• [SUPPLIED RECORDS]
- - - - -

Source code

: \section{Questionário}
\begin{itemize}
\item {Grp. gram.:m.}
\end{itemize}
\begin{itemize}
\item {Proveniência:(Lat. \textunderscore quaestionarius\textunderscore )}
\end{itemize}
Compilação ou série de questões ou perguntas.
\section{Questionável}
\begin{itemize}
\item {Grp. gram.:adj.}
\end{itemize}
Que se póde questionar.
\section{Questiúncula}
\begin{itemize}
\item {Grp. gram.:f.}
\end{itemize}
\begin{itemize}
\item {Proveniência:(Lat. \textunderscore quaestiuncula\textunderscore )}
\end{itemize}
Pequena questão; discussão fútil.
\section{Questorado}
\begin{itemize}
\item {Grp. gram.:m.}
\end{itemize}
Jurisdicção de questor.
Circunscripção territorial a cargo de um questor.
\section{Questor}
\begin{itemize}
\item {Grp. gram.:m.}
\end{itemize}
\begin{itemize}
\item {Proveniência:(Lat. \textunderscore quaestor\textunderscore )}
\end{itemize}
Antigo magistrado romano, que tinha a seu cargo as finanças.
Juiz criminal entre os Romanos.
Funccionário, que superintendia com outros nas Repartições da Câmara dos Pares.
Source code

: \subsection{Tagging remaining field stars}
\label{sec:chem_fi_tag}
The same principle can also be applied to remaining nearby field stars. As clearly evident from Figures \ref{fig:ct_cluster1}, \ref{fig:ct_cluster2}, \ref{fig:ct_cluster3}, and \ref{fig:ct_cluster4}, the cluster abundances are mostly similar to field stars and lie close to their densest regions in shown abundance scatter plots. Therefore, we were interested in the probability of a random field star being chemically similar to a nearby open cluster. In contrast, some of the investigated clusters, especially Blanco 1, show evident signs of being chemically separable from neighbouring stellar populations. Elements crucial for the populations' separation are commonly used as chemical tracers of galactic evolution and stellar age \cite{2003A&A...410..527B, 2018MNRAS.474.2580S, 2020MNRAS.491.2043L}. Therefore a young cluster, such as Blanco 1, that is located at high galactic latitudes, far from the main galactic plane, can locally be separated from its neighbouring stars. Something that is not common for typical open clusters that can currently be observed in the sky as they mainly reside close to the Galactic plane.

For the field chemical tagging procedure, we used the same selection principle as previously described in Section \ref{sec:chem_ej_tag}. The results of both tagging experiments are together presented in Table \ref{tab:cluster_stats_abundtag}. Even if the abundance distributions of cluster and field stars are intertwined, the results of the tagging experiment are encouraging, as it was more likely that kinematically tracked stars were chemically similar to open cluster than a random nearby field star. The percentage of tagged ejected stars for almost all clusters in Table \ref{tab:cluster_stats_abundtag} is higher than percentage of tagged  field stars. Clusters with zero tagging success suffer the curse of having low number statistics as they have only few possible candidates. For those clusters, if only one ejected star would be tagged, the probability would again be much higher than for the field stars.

- - - - -

• [PROBLEM DESCRIPTION] Whenever the string "Proveniência" shows up in a line of the entries, copy that line.

• [OUTPUT OF THE TASK]
\item {Proveniência:(Lat. \textunderscore quaestionarius\textunderscore )}
\item {Proveniência:(Lat. \textunderscore quaestiuncula\textunderscore )}
\item {Proveniência:(Lat. \textunderscore quaestor\textunderscore )}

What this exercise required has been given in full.